Logo em seguida tivemos o Dirty Honey que deixou uma ótima impressão. Carisma de sobra do vocalista Marc LaBelle, que ganhou o público ao cantar no meio da galera. Uma performance poderosa, cheia de groove, riffs marcantes e a energia clássica do hard rock moderno!
Trocando o ritmo chega Yngwie Malmsteen, com já esperados solos longos, com técnica e talento de sobra. Os fãs contemplaram uma demonstração fervorosa deste talentoso guitarrista.
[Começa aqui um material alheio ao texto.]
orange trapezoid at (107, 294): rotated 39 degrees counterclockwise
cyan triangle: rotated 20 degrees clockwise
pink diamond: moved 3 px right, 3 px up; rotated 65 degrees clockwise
Velocidade absurda, técnica impecável e aquele estilo neoclássico que só ele tem — foi aula de guitarra do começo ao fim.
Agora uma banda que energizou o público foi Halestorm. Logo na entrada contou com a impressionante performance de Lzzy Hale, que conduziu um espetáculo extraordinário com uma voz potente que chamou atenção do público e agradou os fãs juntamente com seu irmão Arejay Hale na bateria. A música “I Miss the Misery” ao vivo foi uma performance poderosa, intensa e com toda a entrega vocal e presença marcante de Lzzy. O público foi contagiado do começo ao fim da apresentação.
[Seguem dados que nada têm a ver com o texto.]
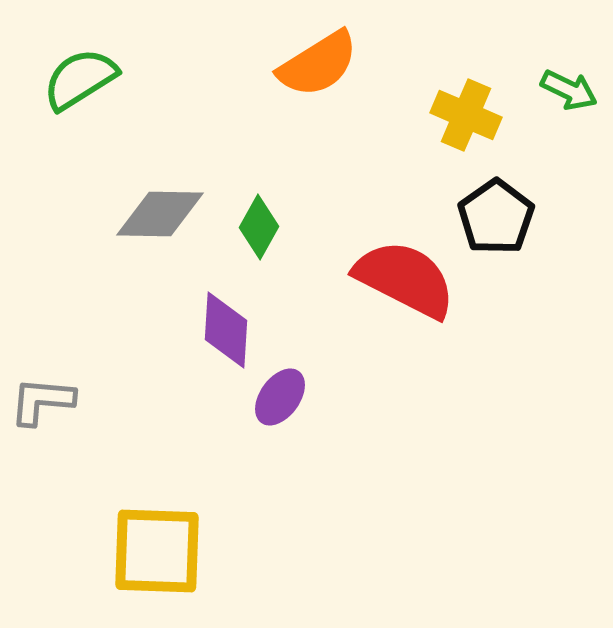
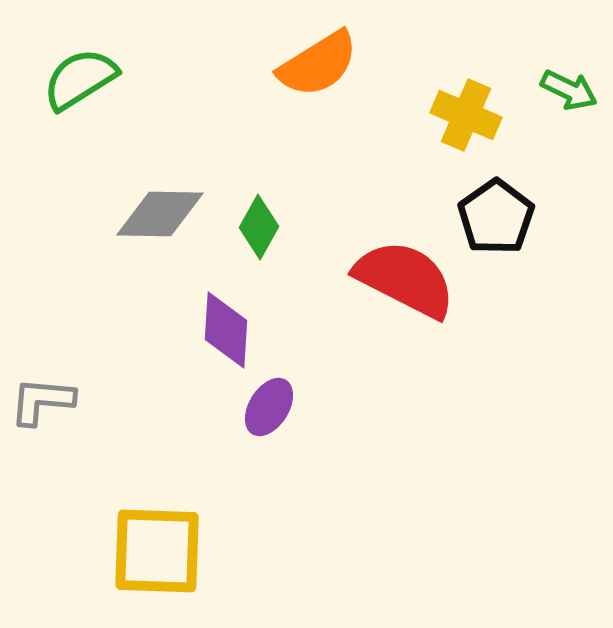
purple ellipse: moved 11 px left, 10 px down; rotated 4 degrees counterclockwise
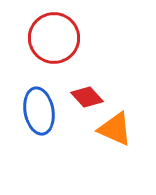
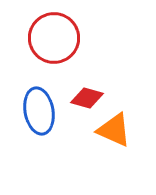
red diamond: moved 1 px down; rotated 32 degrees counterclockwise
orange triangle: moved 1 px left, 1 px down
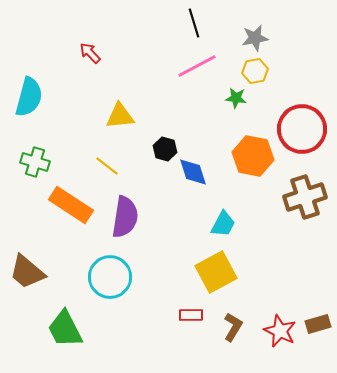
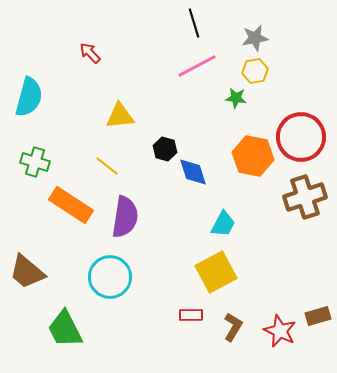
red circle: moved 1 px left, 8 px down
brown rectangle: moved 8 px up
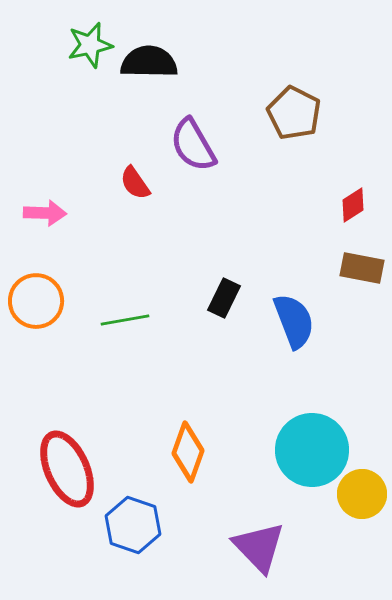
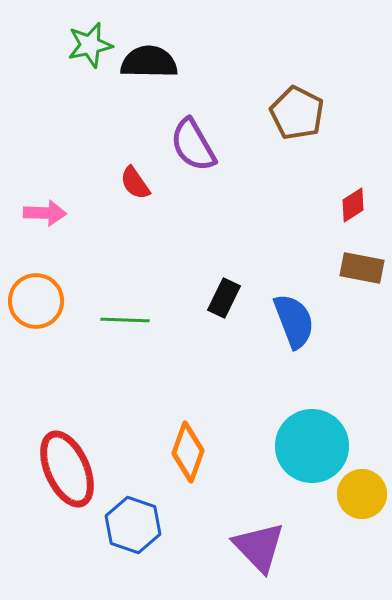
brown pentagon: moved 3 px right
green line: rotated 12 degrees clockwise
cyan circle: moved 4 px up
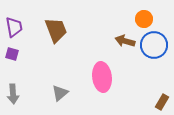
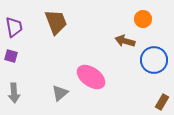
orange circle: moved 1 px left
brown trapezoid: moved 8 px up
blue circle: moved 15 px down
purple square: moved 1 px left, 2 px down
pink ellipse: moved 11 px left; rotated 48 degrees counterclockwise
gray arrow: moved 1 px right, 1 px up
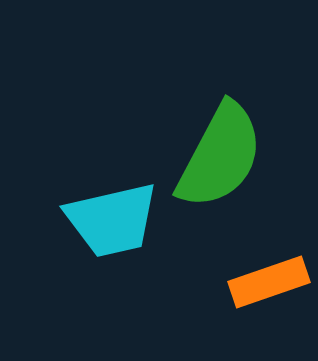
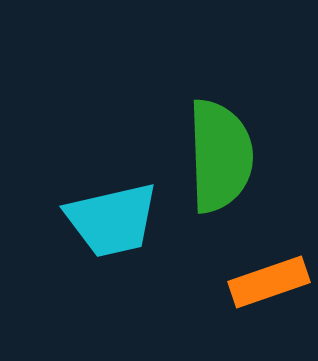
green semicircle: rotated 30 degrees counterclockwise
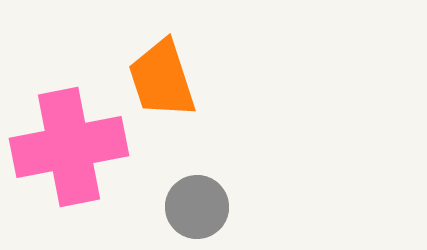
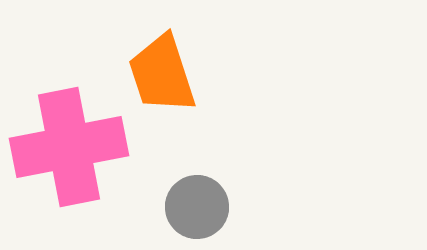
orange trapezoid: moved 5 px up
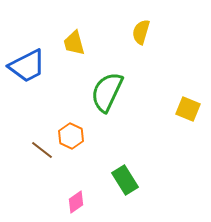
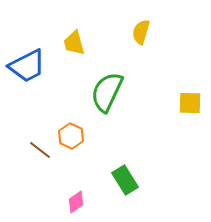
yellow square: moved 2 px right, 6 px up; rotated 20 degrees counterclockwise
brown line: moved 2 px left
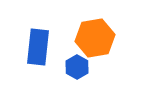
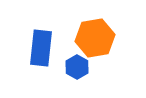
blue rectangle: moved 3 px right, 1 px down
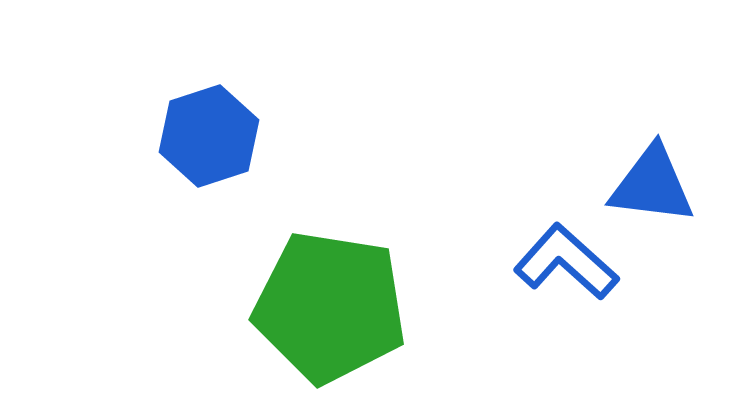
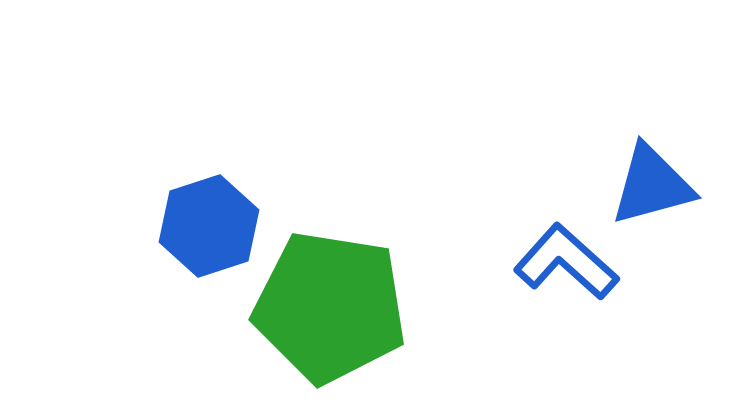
blue hexagon: moved 90 px down
blue triangle: rotated 22 degrees counterclockwise
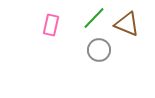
Mudando um pouco a atmosfera entra o Extreme com uma apresentação equilibrada. Gary Cherone entra com uma alta energia que durou ate o fim da apresentação. Claro o ponto mais alto foi a música “More Than Worlds”, quando todo estádio cantou junto apreciando o momento juntamente de Gary e Nuno Bettencourt, que com seu talento e carisma ganhou o cenário acrescentando um clima nostálgico. Uma performance poderosa, emocional e repleta da musicalidade marcante.
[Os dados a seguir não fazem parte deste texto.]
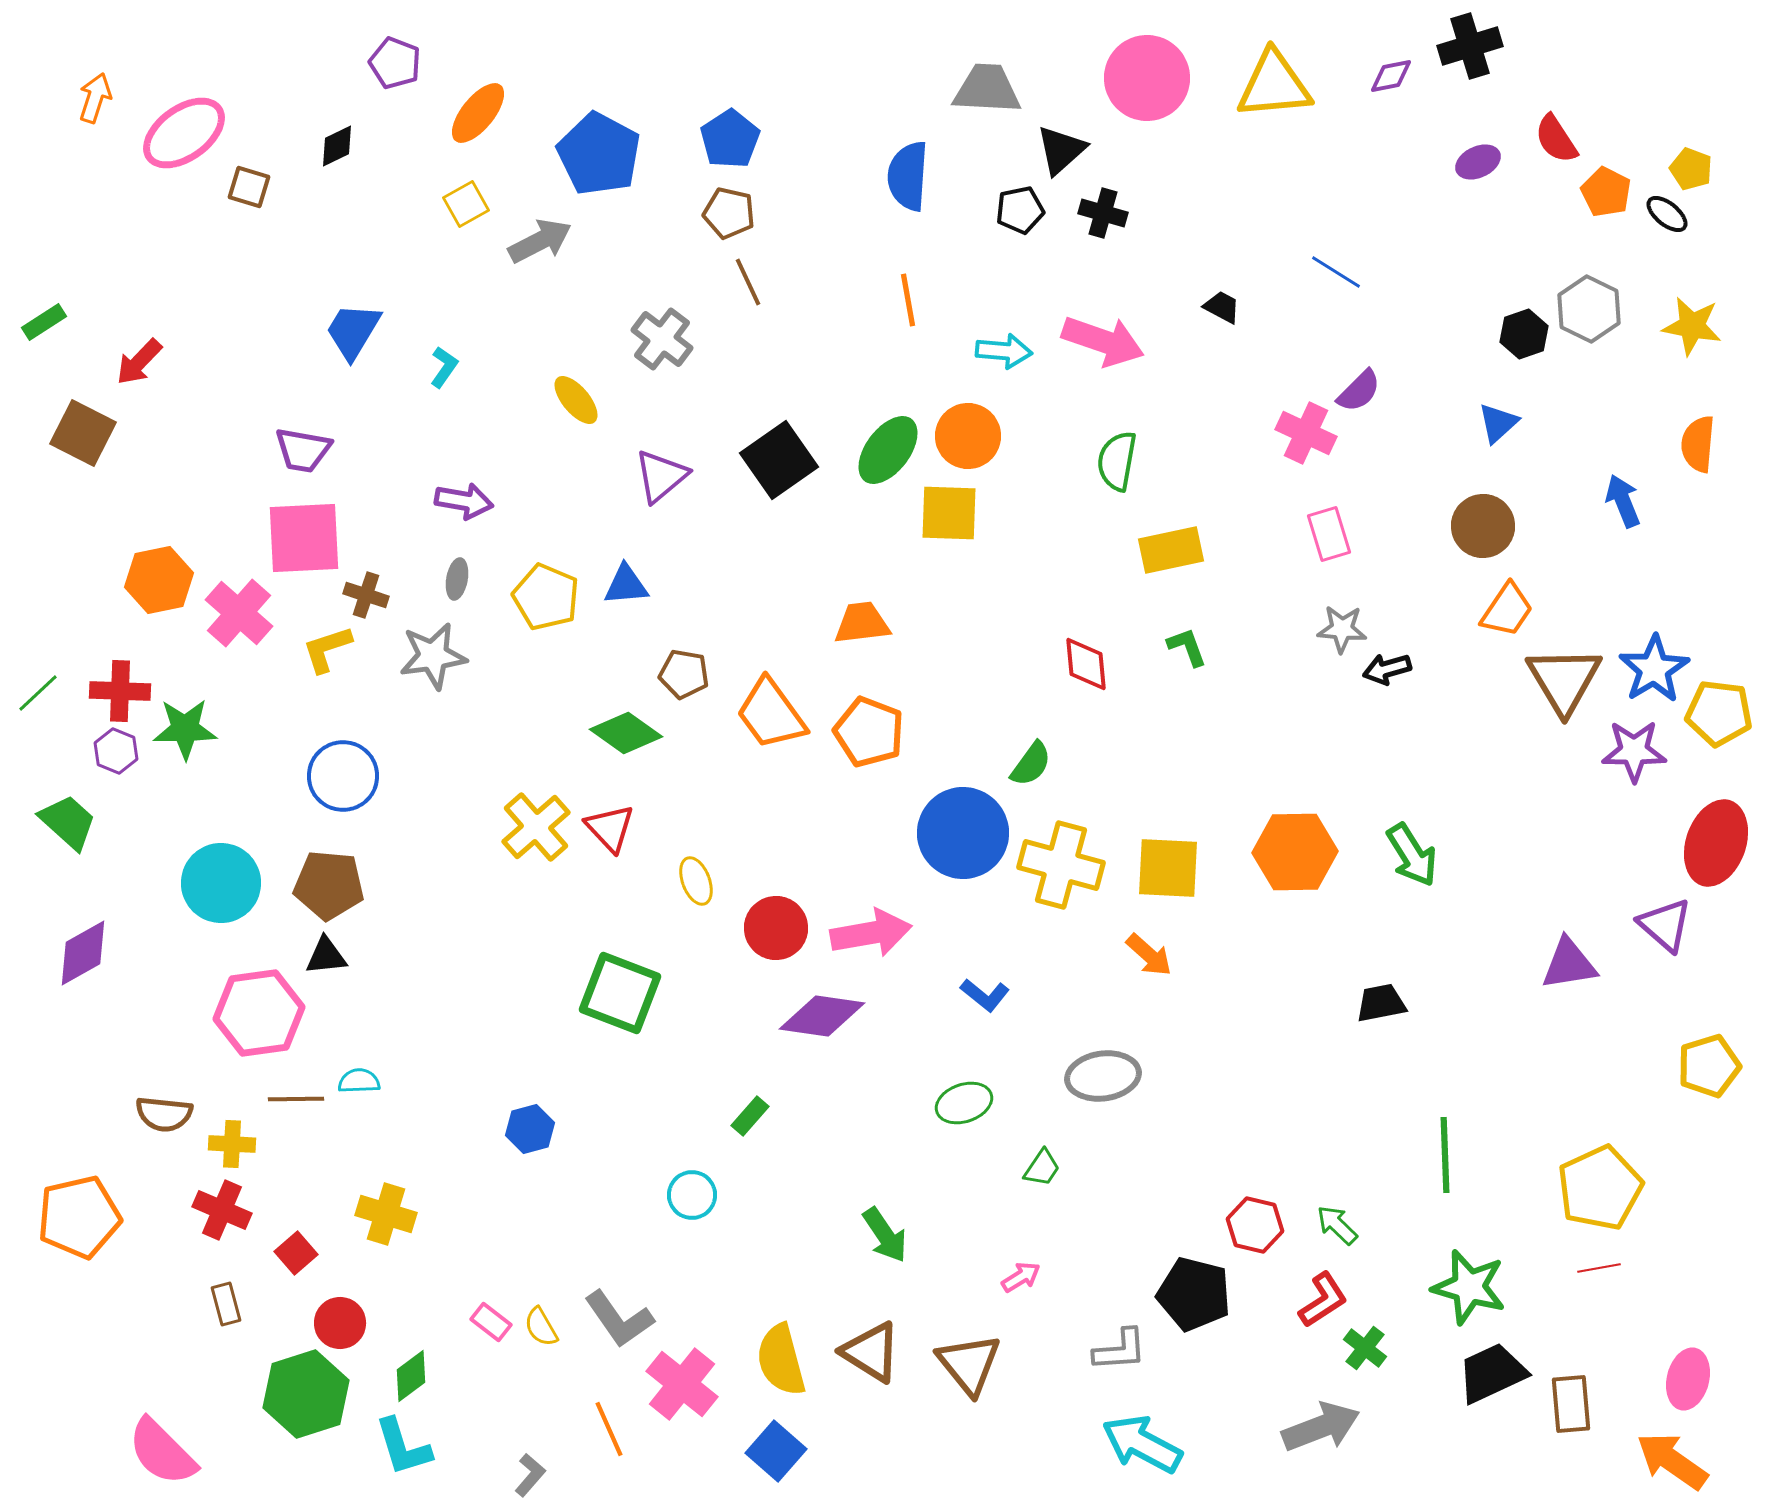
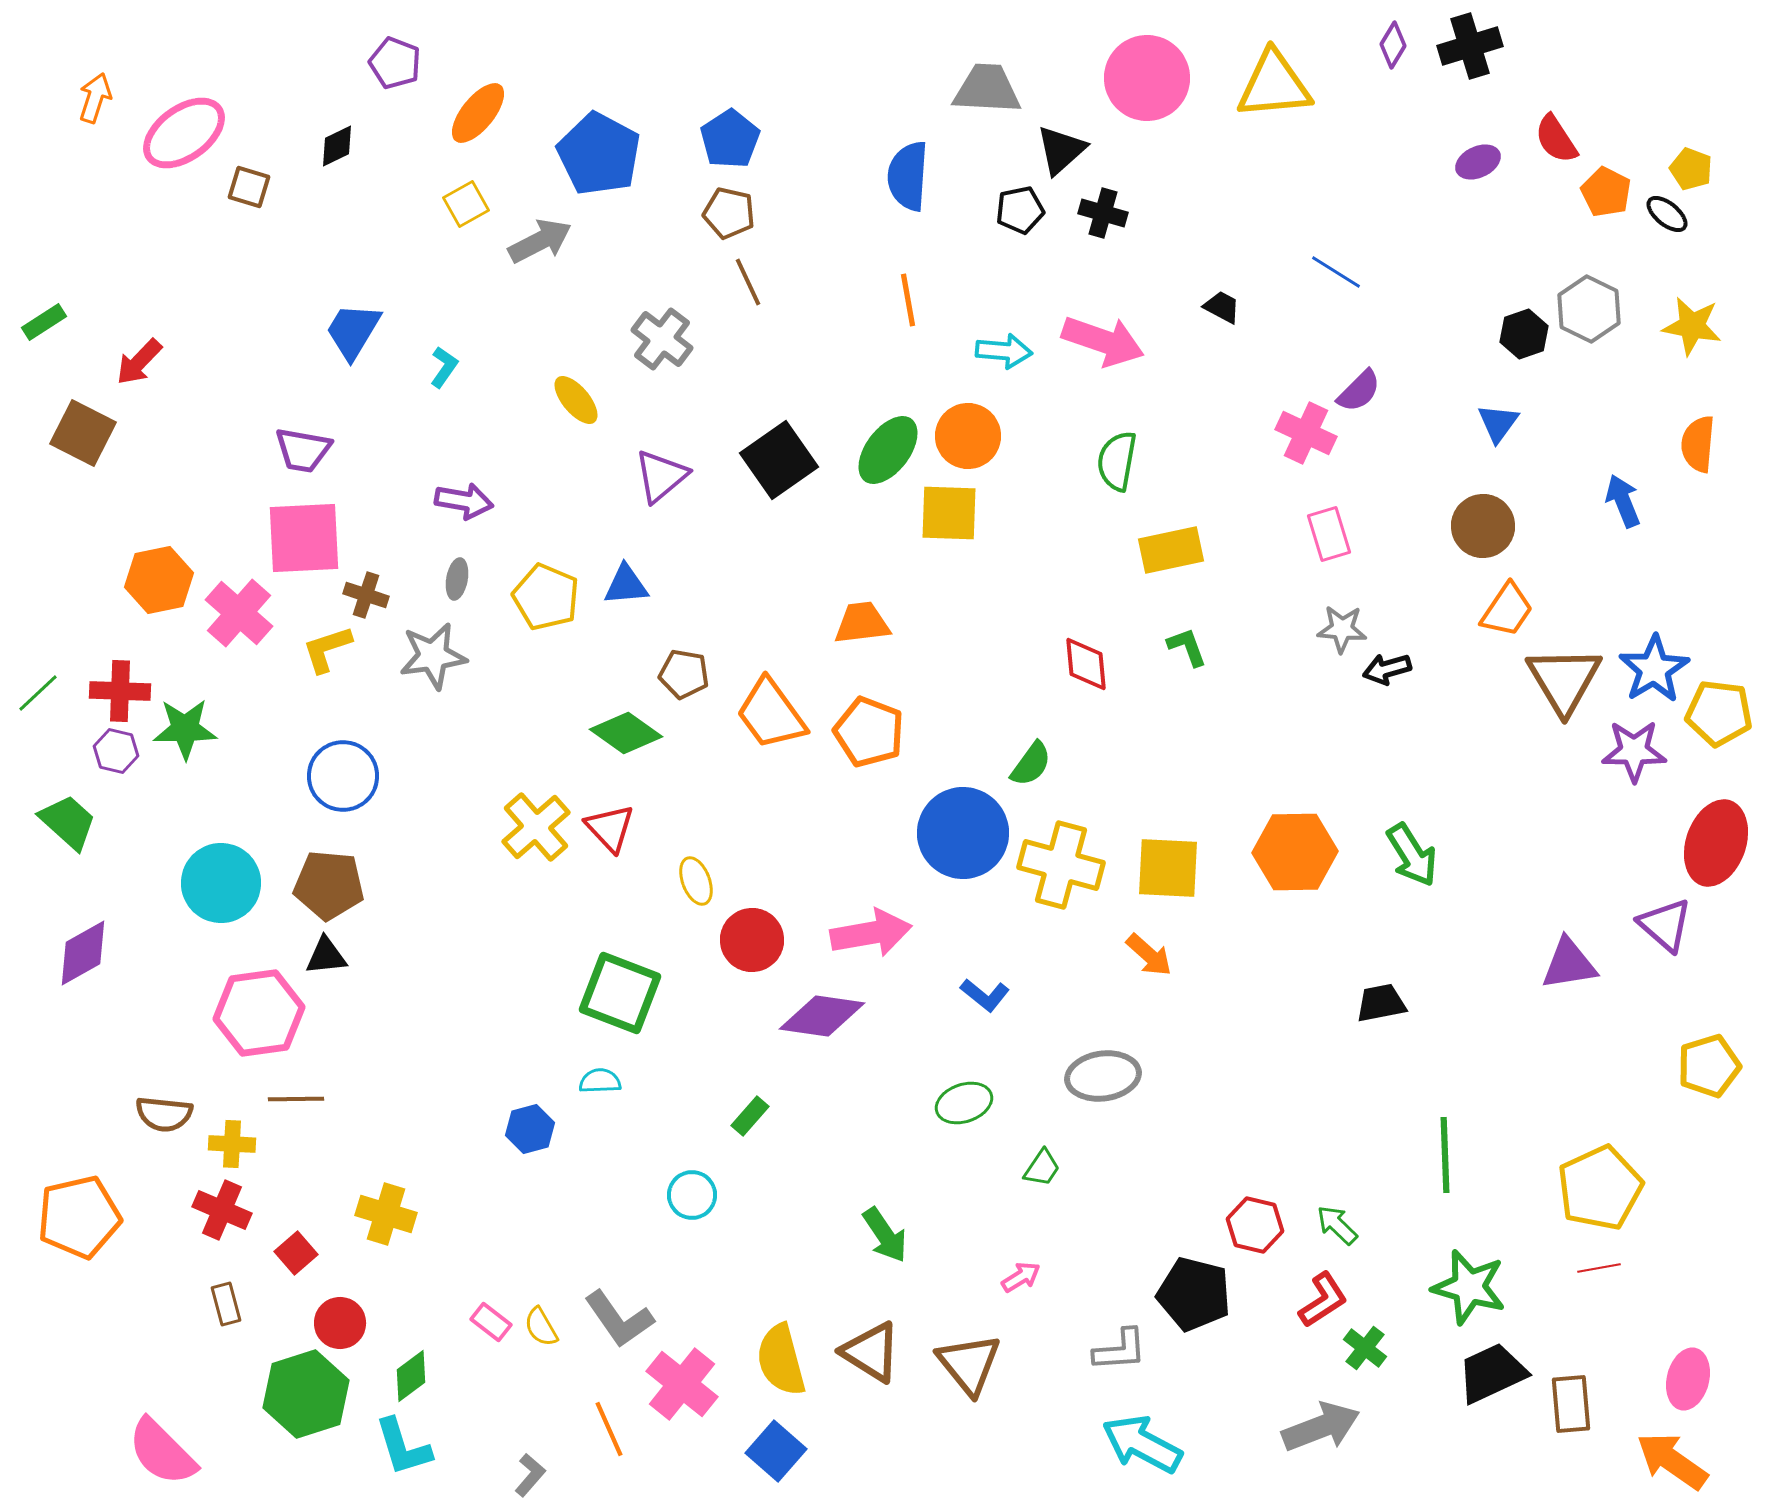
purple diamond at (1391, 76): moved 2 px right, 31 px up; rotated 48 degrees counterclockwise
blue triangle at (1498, 423): rotated 12 degrees counterclockwise
purple hexagon at (116, 751): rotated 9 degrees counterclockwise
red circle at (776, 928): moved 24 px left, 12 px down
cyan semicircle at (359, 1081): moved 241 px right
Finalmente veio a banda tão esperada: Lynyrd Skynyrd. E garantiu o ponto mais alto da noite. Uma apresentação carregada de emoção que garantiu o envolvimento do público do começo ao fim com uma sequência de músicas clássicas da banda, que parecia ter sido escolhida a dedo para garantir o delírio dos fãs.
Johnny Van Zant trouxe uma presença segura e envolvente e a galera respondeu à altura. A música “Simple Man” ecoou no estádio, um coro de todos os presentes, juntamente com “Tuesday’s Gone” que arrancou lágrimas e gerou uma forte conexão e nostalgia pela trágica história da banda. Pra fechar com chave de ouro teve, no momento do bis, “Free Bird”, que trouxe imagens e a voz de Ronnie Van Zant emocionando e deixando claro toda grandiosidade e presença do Lynyrd. Uma performance emocionante, intensa e carregada da alma clássica do Southern Rock.
Encerrando o Festival veio o último show da noite, Guns N’Roses, que entrou detonando com “Welcome to the Jungle”, que fez o público delirar já logo no início. Axel Rose veio com energia renovada e uma performance bem melhor do que da última vez. Tivemos momentos de euforia com musicas como “November Rain” e também “Junior’s Eyes”, homenageando Ozzy Osbourne. Slash garantiu uma performance grandiosa, emocionante e marcada pelos arranjos épicos da banda! Em resumo uma performance cheia de atitude, e a energia clássica do grupo!
O Monsters of Rock entregou o que se esperava, foram sete bandas e quase 12 horas de show, num festival que vem trazendo, ao longo dos anos, grandes nomes do mundo do Rock. Vamos aguardar o próximo torcendo para nos surpreenderem com grandes Monstros do Rock.